Sebaliknya, prevalensi yang lebih tinggi telah dilaporkan dalam studi yang
merekrut pasien TBI pada berbagai waktu pasca cedera. Dalam studi terbesar
hingga saat ini, Kreutzer et al. (2001) memeriksa 722 pasien dengan cedera
otak ringan hingga berat, dirujuk ke pusat trauma tingkat I regional untuk
penilaian rawat jalan, dan rata-rata waktu pasca cedera adalah 2,5 tahun,
mulai dari 3 bulan hingga 9 tahun. Dalam studi ini, 42% memenuhi kriteria
DSM-IV untuk episode depresi mayor, berdasarkan analisis skor
menggunakan Neurobehavioural Functioning Inventory, sebuah kuesioner
laporan diri. Generalisasi dari temuan penelitian ini, bagaimanapun, diakui
sebagai dilemahkan oleh fakta bahwa semua pasien direkrut dari satu pusat
rawat jalan dan bergantung pada laporan diri pasien (Kreutzer et al., 2001).
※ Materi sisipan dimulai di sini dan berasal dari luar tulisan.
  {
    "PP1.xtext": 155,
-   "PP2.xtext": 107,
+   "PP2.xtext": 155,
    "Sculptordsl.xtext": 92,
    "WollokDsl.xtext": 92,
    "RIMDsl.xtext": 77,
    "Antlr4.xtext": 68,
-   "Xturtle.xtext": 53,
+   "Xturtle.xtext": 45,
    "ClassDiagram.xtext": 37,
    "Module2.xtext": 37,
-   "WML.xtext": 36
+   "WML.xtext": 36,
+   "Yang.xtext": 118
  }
Temuan ini sejalan dengan Hibbard et al. (1998) dan Hoofien, Gilboa, Vakil,
dan Donovick (2001). Hibard et al. (1998) mendiagnosis 48% dengan depresi
berat pasca TBI; di antaranya, 38% menderita depresi berat pada saat
wawancara. Sampel terdiri dari 100 pasien TBI dengan cedera dengan
berbagai tingkat keparahan, rata-rata 7,6 tahun pasca cedera dan dinilai pada
tiga titik waktu relatif terhadap cedera: sebelum TBI, pasca TBI, dan saat
cedera.
DEPRESI SETELAH CEDERA OTAK 69
wawancara. Ketika sampel termasuk pasien yang sebelumnya didiagnosis
dengan depresi berat, dan pasien dengan depresi pasca-TBI, prevalensi
meningkat menjadi 61%. Hibard et al. (1998) mengakui keterbatasan yang
melekat dalam penelitian mereka mengenai interpretasi data depresi pra-TBI
dan pasca-TBI. Karena pasien TBI diminta untuk memberikan laporan
retrospektif tentang keadaan afektif mereka, data tersebut dapat dikaburkan
oleh defisit neurokognitif dan kesadaran. Sebaliknya, Hoofien et al. (2001)
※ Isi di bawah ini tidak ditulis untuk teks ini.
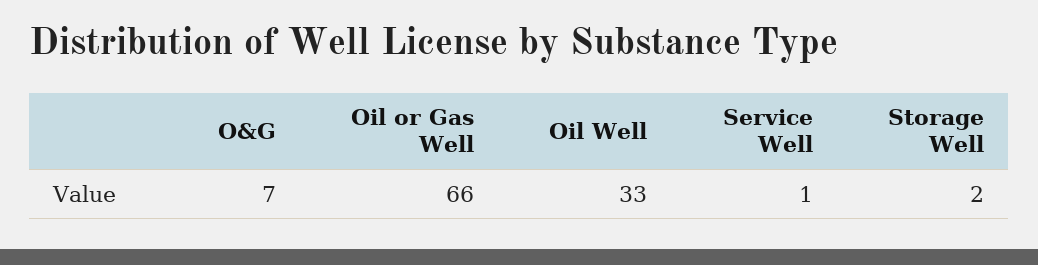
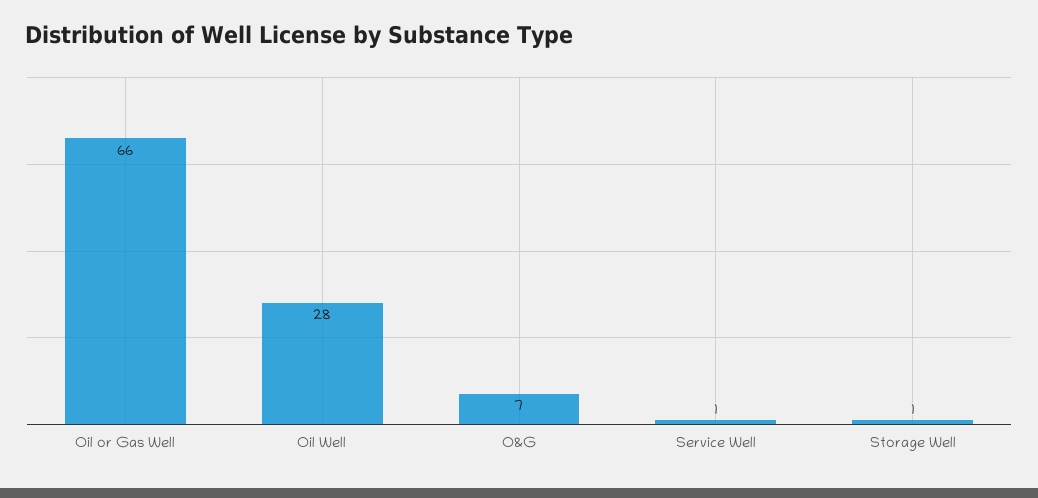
  {
    "O&G": 7,
    "Oil or Gas Well": 66,
-   "Oil Well": 33,
+   "Oil Well": 28,
    "Service Well": 1,
-   "Storage Well": 2
+   "Storage Well": 1
  }

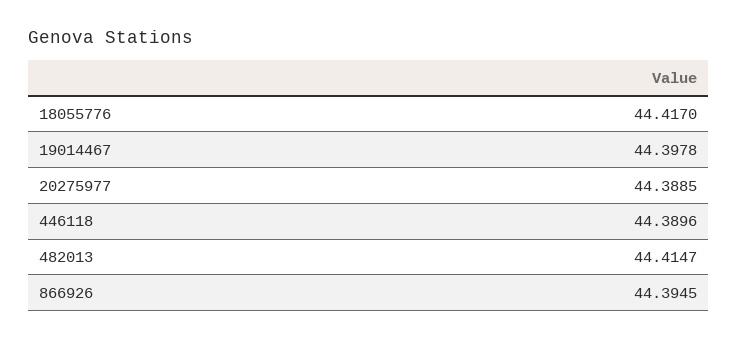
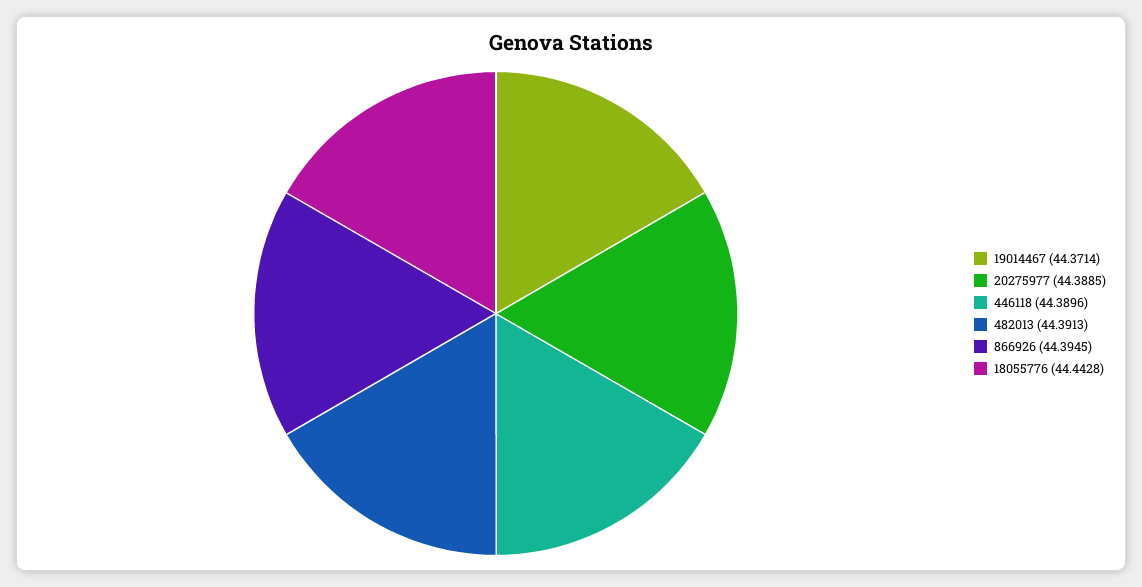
  {
-   "18055776": 44.417,
+   "18055776": 44.4428,
-   "19014467": 44.3978,
+   "19014467": 44.3714,
    "20275977": 44.3885,
    "446118": 44.3896,
-   "482013": 44.4147,
+   "482013": 44.3913,
    "866926": 44.3945
  }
menemukan bahwa 45% dari sampelnya yang terdiri dari 76 pasien dengan
TBI berat, dan rata-rata 14,1 tahun pasca cedera, menderita depresi, seperti
yang ditunjukkan oleh peningkatan skor pada Daftar Periksa Gejala
90—Revisi. Tingkat prevalensi sedikit lebih tinggi dari 57% dan 59%,
masing-masing telah dilaporkan oleh Douglas dan Spellacy (2000), dan
Glenn et al. (2001). Penelitian Douglas dan Spellacy (2000) terdiri dari 35
pasien dengan TBI berat dan rata-rata 7 tahun pasca cedera (rentang=3,5–10
tahun), dan penelitian Glenn et al. (2001) terdiri dari 41 pasien dengan TBI
ringan sampai -keparahan parah dan rata-rata 3,4 tahun pasca cedera.
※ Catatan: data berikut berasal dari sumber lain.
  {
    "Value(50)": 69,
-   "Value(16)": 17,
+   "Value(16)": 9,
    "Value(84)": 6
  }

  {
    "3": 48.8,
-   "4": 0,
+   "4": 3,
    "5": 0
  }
Kecuali Kreutzer et al. (2001) dan Glenn et al. (2001), penelitian ini telah
meneliti prevalensi depresi pada pasien TBI setidaknya 3,5 tahun pasca
cedera. Oleh karena itu mereka memberikan dukungan untuk argumen,
mengingat tingginya kejadian yang dilaporkan, bahwa prevalensi depresi
pada pasien TBI meningkat seiring waktu setelah tahun pertama pasca
cedera.

Stroke
Seperti TBI, estimasi prevalensi untuk depresi pasca stroke (PSD) sangat
bervariasi antara 64% dan 10% (Aben et al., 2001); literatur terganggu
dengan temuan yang tidak konsisten. Namun, berbeda dengan literatur
depresi pasca TBI, hanya sedikit penelitian yang meneliti frekuensi depresi
pada pasien stroke lebih dari 2 tahun pasca stroke (Dam, 2001). Sebaliknya,
banyak perhatian telah difokuskan pada prevalensi PSD pada waktu tertentu
selama tahun pertama pasca stroke.
Meneliti fase akut pasca stroke, penelitian Ramasubbu et al. (1998)
terhadap 626 pasien stroke berbasis rumah sakit, menemukan 13% skor
dalam kategori depresi berat dan 13% dalam kategori depresi sedang. Studi
tersebut menilai pasien menggunakan Center for Epidemiological Studies
Depression Scale (CESD), 7-10 hari pasca stroke. Perkiraan prevalensi
Ramusubbu et al. (1998) untuk depresi berat lebih rendah dari 20% yang
dilaporkan oleh Downhill dan Robinson (1994) tetapi jauh lebih tinggi dari
5,6% yang dilaporkan oleh Berg et al. (2001). Sampel Downhill dan
Robinson (1994) dari 309 pasien stroke berbasis rumah sakit, rata-rata, 11,3
hari pasca stroke dan dinilai berdasarkan DSM-III dan Hamilton Depression
Rating Scale. Demikian pula, Berg et al. (2001) menggunakan instrumen
diagnostik yang sama dan juga merekrut sampel berbasis rumah sakit dari
100 pasien stroke berturut-turut yang 2 minggu pasca stroke.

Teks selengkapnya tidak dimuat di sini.